What you have to do:
Every record below is to be restated word for word, and no picture is to be copied.

[Images with pose keypoints]

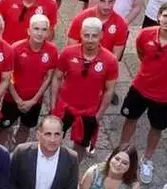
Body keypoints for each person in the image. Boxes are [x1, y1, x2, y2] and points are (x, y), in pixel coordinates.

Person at [118, 2, 167, 184]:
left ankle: (147, 159)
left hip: (164, 95)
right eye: (165, 15)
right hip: (139, 87)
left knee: (156, 128)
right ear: (158, 17)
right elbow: (141, 53)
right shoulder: (145, 34)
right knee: (130, 119)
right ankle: (121, 152)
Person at [51, 17, 120, 159]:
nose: (90, 40)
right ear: (81, 34)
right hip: (65, 107)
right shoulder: (68, 53)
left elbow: (109, 90)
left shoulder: (110, 60)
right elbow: (57, 77)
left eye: (94, 36)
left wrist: (98, 116)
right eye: (86, 35)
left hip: (89, 111)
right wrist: (53, 105)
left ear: (101, 35)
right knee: (53, 139)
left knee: (81, 145)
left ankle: (73, 168)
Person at [1, 15, 58, 145]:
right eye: (36, 28)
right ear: (29, 30)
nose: (40, 33)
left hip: (35, 101)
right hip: (12, 99)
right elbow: (9, 75)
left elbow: (48, 77)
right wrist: (17, 99)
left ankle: (18, 150)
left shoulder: (52, 50)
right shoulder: (16, 48)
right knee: (3, 127)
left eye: (44, 29)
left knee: (25, 127)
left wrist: (34, 100)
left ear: (48, 32)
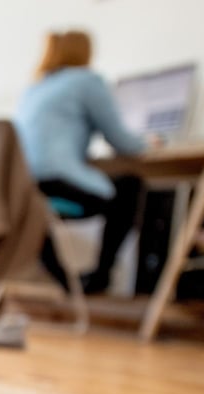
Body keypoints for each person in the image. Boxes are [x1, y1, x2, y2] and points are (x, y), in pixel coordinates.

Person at [14, 30, 152, 294]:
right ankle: (101, 276)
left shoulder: (34, 89)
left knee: (40, 214)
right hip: (57, 182)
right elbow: (121, 140)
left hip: (25, 187)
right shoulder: (86, 81)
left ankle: (66, 280)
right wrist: (150, 143)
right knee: (130, 187)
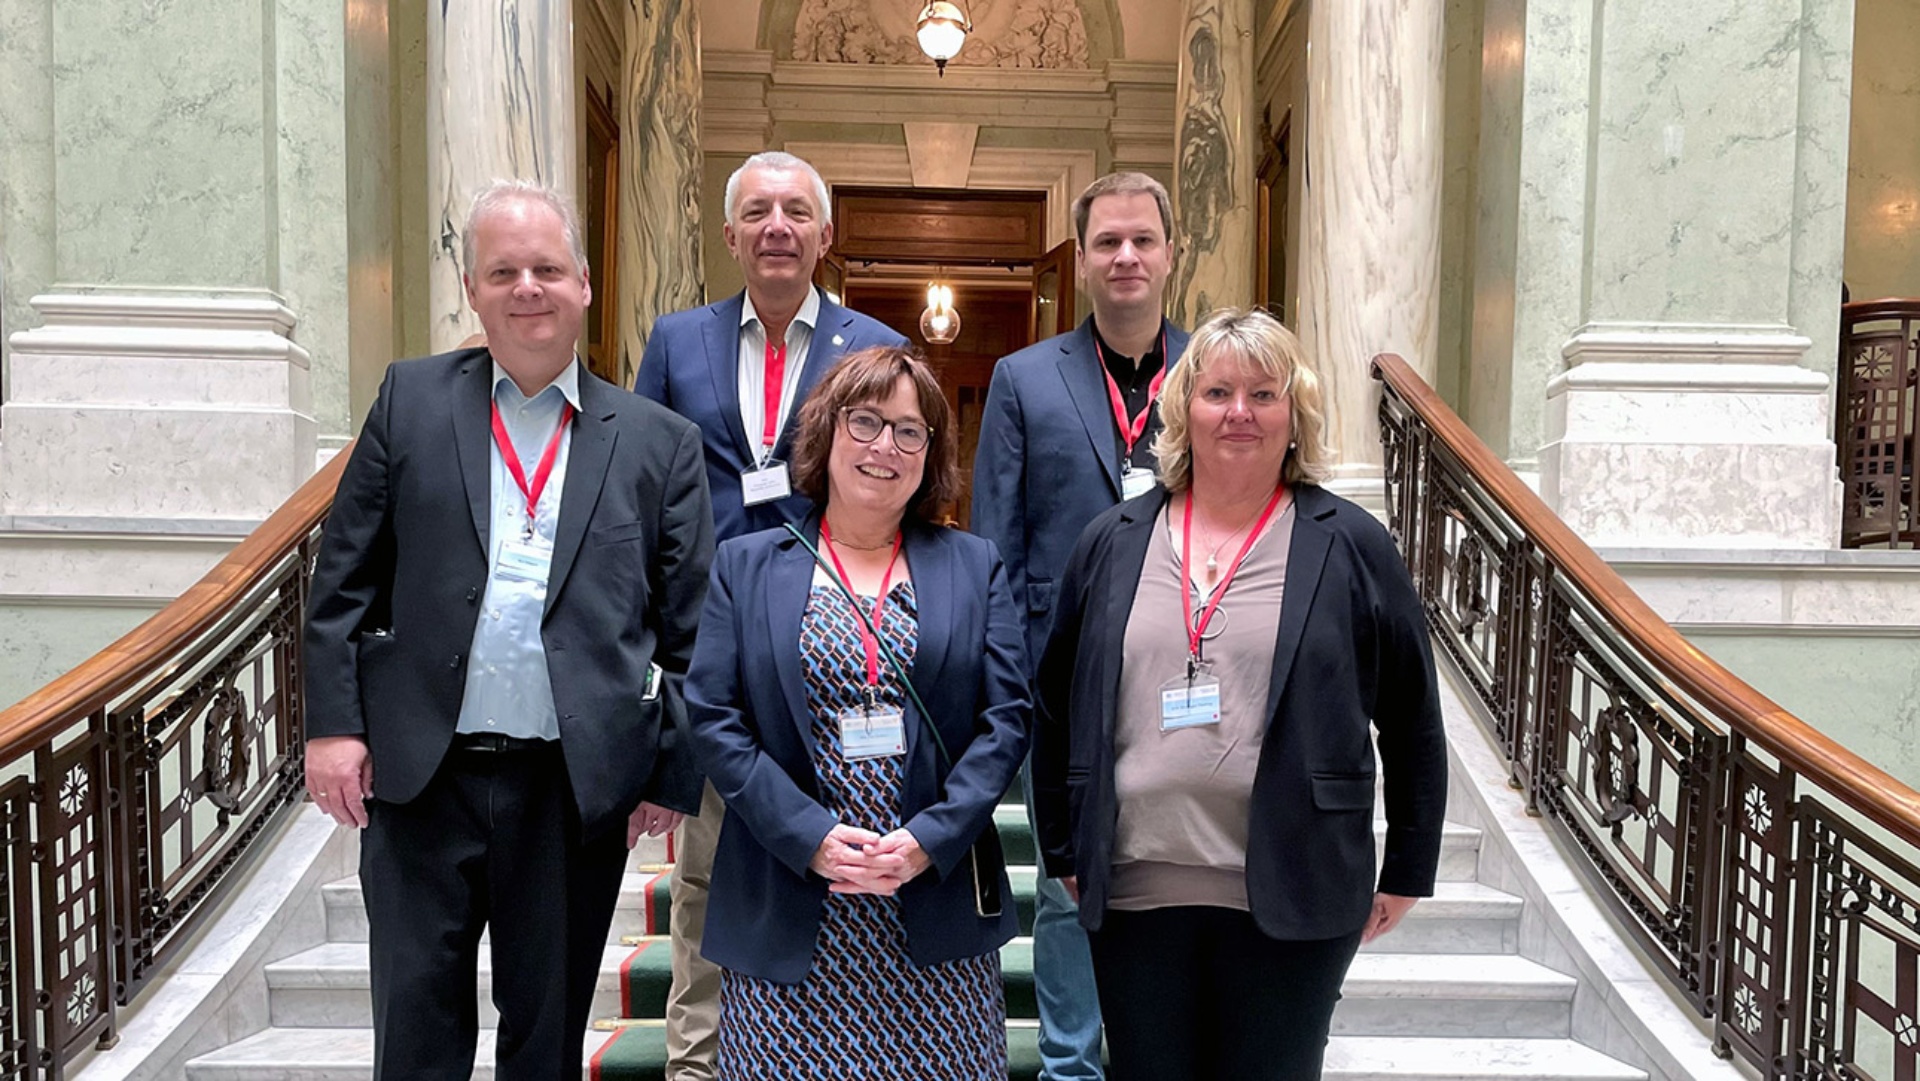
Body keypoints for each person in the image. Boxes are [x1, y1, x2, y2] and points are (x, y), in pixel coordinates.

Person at [303, 180, 713, 1080]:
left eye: (547, 269)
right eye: (503, 272)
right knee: (415, 1033)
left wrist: (667, 767)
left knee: (546, 1038)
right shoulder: (409, 401)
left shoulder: (659, 442)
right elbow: (342, 582)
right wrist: (333, 726)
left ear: (585, 284)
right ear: (472, 288)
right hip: (421, 777)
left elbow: (689, 626)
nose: (527, 287)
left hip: (570, 787)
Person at [1031, 308, 1448, 1081]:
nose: (1239, 413)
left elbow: (1412, 717)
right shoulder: (1112, 540)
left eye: (1263, 394)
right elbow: (1055, 706)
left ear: (1295, 415)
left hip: (1296, 883)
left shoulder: (1351, 543)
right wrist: (1061, 845)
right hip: (1134, 892)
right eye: (1218, 392)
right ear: (1184, 410)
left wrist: (1408, 863)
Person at [635, 150, 907, 1081]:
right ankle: (698, 1064)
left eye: (796, 211)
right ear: (730, 234)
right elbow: (645, 499)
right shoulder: (677, 343)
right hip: (717, 653)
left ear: (826, 235)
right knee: (706, 875)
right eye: (757, 211)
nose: (777, 227)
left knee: (844, 864)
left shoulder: (874, 346)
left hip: (839, 649)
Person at [685, 346, 1029, 1080]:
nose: (884, 447)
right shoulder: (747, 566)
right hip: (789, 901)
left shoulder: (975, 565)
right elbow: (713, 715)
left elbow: (1006, 718)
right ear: (827, 430)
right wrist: (806, 834)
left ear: (931, 452)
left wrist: (929, 839)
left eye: (909, 431)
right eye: (865, 421)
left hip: (932, 910)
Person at [970, 171, 1190, 1079]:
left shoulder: (1213, 376)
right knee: (1066, 885)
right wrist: (1008, 681)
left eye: (1143, 239)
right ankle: (1070, 1066)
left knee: (1179, 883)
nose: (1126, 256)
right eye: (1107, 242)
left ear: (1172, 254)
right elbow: (996, 543)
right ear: (1083, 262)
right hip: (1061, 686)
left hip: (1190, 676)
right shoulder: (1023, 379)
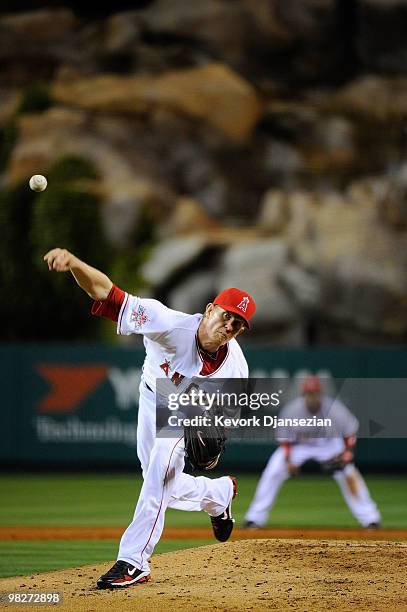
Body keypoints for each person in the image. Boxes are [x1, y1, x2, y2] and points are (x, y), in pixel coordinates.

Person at [44, 247, 256, 589]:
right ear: (209, 309)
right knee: (157, 481)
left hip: (186, 415)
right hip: (152, 393)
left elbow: (221, 424)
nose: (229, 325)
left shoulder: (236, 370)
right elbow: (108, 296)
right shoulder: (168, 324)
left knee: (159, 469)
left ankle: (134, 561)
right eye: (226, 315)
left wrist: (211, 439)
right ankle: (217, 496)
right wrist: (75, 264)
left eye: (238, 324)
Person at [243, 375, 381, 529]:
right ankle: (254, 518)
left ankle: (371, 519)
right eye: (309, 394)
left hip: (329, 445)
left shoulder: (334, 409)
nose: (312, 397)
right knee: (273, 470)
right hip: (299, 446)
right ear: (304, 395)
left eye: (314, 393)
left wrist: (347, 454)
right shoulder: (292, 410)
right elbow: (284, 439)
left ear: (320, 394)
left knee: (349, 473)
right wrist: (288, 460)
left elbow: (350, 432)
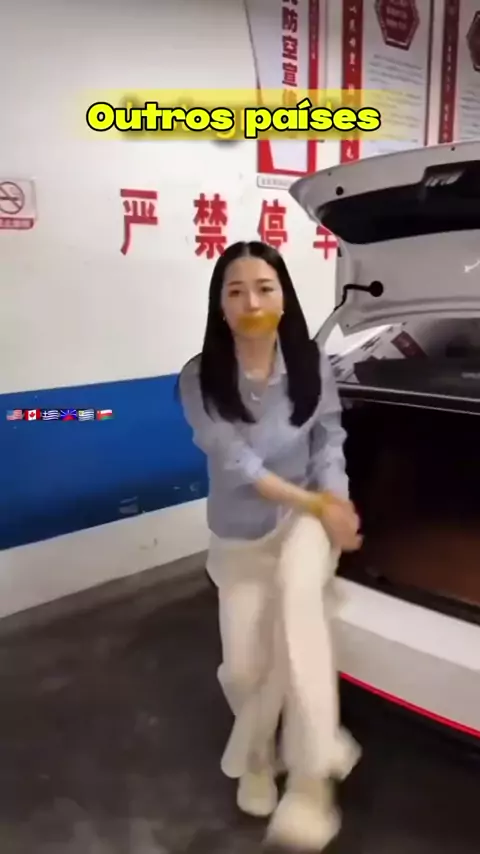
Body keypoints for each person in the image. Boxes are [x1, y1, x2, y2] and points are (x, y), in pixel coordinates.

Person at [178, 240, 362, 850]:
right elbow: (241, 466)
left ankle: (310, 786)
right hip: (241, 538)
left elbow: (329, 439)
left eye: (264, 288)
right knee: (246, 668)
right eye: (236, 291)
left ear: (284, 296)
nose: (252, 302)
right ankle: (259, 756)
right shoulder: (199, 379)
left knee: (300, 623)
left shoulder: (311, 362)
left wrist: (334, 501)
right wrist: (318, 504)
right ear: (220, 306)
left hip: (303, 525)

Answer section:
Body keypoints for each person in the image. Boxes are [x1, y1, x2, y2] and points are (x, y), in pixel coordinates.

Person at [118, 2, 167, 184]:
left ankle: (147, 159)
left hip: (164, 95)
right eye: (165, 15)
right hip: (139, 87)
left knee: (156, 128)
right ear: (158, 17)
right elbow: (141, 53)
right shoulder: (145, 34)
right knee: (130, 119)
right ankle: (121, 152)
Person at [51, 17, 120, 159]:
nose: (90, 40)
right ear: (81, 34)
right hip: (65, 107)
right shoulder: (68, 53)
left elbow: (109, 90)
left shoulder: (110, 60)
right elbow: (57, 77)
left eye: (94, 36)
left wrist: (98, 116)
right eye: (86, 35)
left hip: (89, 111)
right wrist: (53, 105)
left ear: (101, 35)
right knee: (53, 139)
left knee: (81, 145)
left ankle: (73, 168)
Person at [1, 15, 58, 145]:
right eye: (36, 28)
right ear: (29, 30)
nose: (40, 33)
left hip: (35, 101)
right hip: (12, 99)
right elbow: (9, 75)
left elbow: (48, 77)
right wrist: (17, 99)
left ankle: (18, 150)
left shoulder: (52, 50)
right shoulder: (16, 48)
right knee: (3, 127)
left eye: (44, 29)
left knee: (25, 127)
left wrist: (34, 100)
left ear: (48, 32)
Body keypoints for each person in the image. Boxes are [x1, y1, x2, y2] and points are (x, y), in pixel coordinates.

Person at [14, 30, 152, 294]:
right ankle: (101, 276)
left shoulder: (34, 89)
left knee: (40, 214)
right hip: (57, 182)
right elbow: (121, 140)
left hip: (25, 187)
right shoulder: (86, 81)
left ankle: (66, 280)
right wrist: (150, 143)
right knee: (130, 187)
Body keypoints for each person in the image. Boxes are [x1, y1, x2, y2] and points are (x, y), in pixel coordinates.

Person at [303, 180, 713, 1080]:
left eye: (547, 269)
right eye: (503, 272)
right knee: (415, 1033)
left wrist: (667, 767)
left knee: (546, 1038)
right shoulder: (409, 401)
left shoulder: (659, 442)
right elbow: (342, 582)
right wrist: (333, 726)
left ear: (585, 284)
right ear: (472, 288)
right hip: (421, 777)
left elbow: (689, 626)
nose: (527, 287)
left hip: (570, 787)
Person at [1031, 308, 1448, 1081]:
nose: (1239, 413)
left elbow: (1412, 717)
right shoulder: (1112, 540)
left eye: (1263, 394)
right elbow: (1055, 706)
left ear: (1295, 415)
left hip: (1296, 883)
left shoulder: (1351, 543)
right wrist: (1061, 845)
right hip: (1134, 892)
right eye: (1218, 392)
right ear: (1184, 410)
left wrist: (1408, 863)
Person at [635, 150, 907, 1081]:
right ankle: (698, 1064)
left eye: (796, 211)
right ear: (730, 234)
right elbow: (645, 499)
right shoulder: (677, 343)
right hip: (717, 653)
left ear: (826, 235)
right knee: (706, 875)
right eye: (757, 211)
nose: (777, 227)
left knee: (844, 864)
left shoulder: (874, 346)
left hip: (839, 649)
Person at [685, 346, 1029, 1080]:
nose: (884, 447)
right shoulder: (747, 566)
right hip: (789, 901)
left shoulder: (975, 565)
right elbow: (713, 715)
left elbow: (1006, 718)
right ear: (827, 430)
right wrist: (806, 834)
left ear: (931, 452)
left wrist: (929, 839)
left eye: (909, 431)
right eye: (865, 421)
left hip: (932, 910)
Person at [970, 171, 1190, 1079]:
left shoulder: (1213, 376)
right knee: (1066, 885)
right wrist: (1008, 681)
left eye: (1143, 239)
right ankle: (1070, 1066)
left knee: (1179, 883)
nose: (1126, 256)
right eye: (1107, 242)
left ear: (1172, 254)
right elbow: (996, 543)
right ear: (1083, 262)
right hip: (1061, 686)
left hip: (1190, 676)
right shoulder: (1023, 379)
Body keypoints for each person in the image. Boxes are [x1, y1, x2, y2] and points are (x, y), in pixel coordinates.

Person at [44, 247, 256, 589]:
right ear: (209, 309)
right knee: (157, 481)
left hip: (186, 415)
right hip: (152, 393)
left elbow: (221, 424)
nose: (229, 325)
left shoulder: (236, 370)
right elbow: (108, 296)
right shoulder: (168, 324)
left knee: (159, 469)
left ankle: (134, 561)
right eye: (226, 315)
left wrist: (211, 439)
right ankle: (217, 496)
right wrist: (75, 264)
left eye: (238, 324)
Person at [243, 375, 381, 529]:
right ankle: (254, 518)
left ankle: (371, 519)
right eye: (309, 394)
left hip: (329, 445)
left shoulder: (334, 409)
nose: (312, 397)
right knee: (273, 470)
right hip: (299, 446)
right ear: (304, 395)
left eye: (314, 393)
left wrist: (347, 454)
right shoulder: (292, 410)
right elbow: (284, 439)
left ear: (320, 394)
left knee: (349, 473)
right wrist: (288, 460)
left elbow: (350, 432)
Body keypoints for each person in the image. Boxes are [x1, y1, x2, y2] and points are (x, y), in pixel coordinates.

Person at [178, 240, 362, 850]:
right elbow: (241, 466)
left ankle: (310, 786)
right hip: (241, 538)
left elbow: (329, 439)
left eye: (264, 288)
right knee: (246, 668)
right eye: (236, 291)
left ear: (284, 296)
nose: (252, 302)
right ankle: (259, 756)
right shoulder: (199, 379)
left knee: (300, 623)
left shoulder: (311, 362)
left wrist: (334, 501)
right wrist: (318, 504)
right ear: (220, 306)
left hip: (303, 525)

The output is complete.